# Data for this exercise
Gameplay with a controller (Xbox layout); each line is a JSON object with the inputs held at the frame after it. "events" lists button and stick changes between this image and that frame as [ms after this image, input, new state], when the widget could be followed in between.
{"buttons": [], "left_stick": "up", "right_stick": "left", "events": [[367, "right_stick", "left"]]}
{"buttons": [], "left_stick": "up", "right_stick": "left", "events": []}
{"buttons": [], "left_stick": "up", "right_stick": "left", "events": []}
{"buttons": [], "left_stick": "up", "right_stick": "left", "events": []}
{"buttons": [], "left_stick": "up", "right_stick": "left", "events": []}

# Try it
Having read the entries above, restate them all word for word.

# Reply to the exercise
Gameplay with a controller (Xbox layout); each line is a JSON object with the inputs held at the frame after it. "events" lists button and stick changes between this image and that frame as [ms after this image, input, new state], when the widget could be followed in between.
{"buttons": [], "left_stick": "up", "right_stick": "left", "events": [[367, "right_stick", "left"]]}
{"buttons": [], "left_stick": "up", "right_stick": "left", "events": []}
{"buttons": [], "left_stick": "up", "right_stick": "left", "events": []}
{"buttons": [], "left_stick": "up", "right_stick": "left", "events": []}
{"buttons": [], "left_stick": "up", "right_stick": "left", "events": []}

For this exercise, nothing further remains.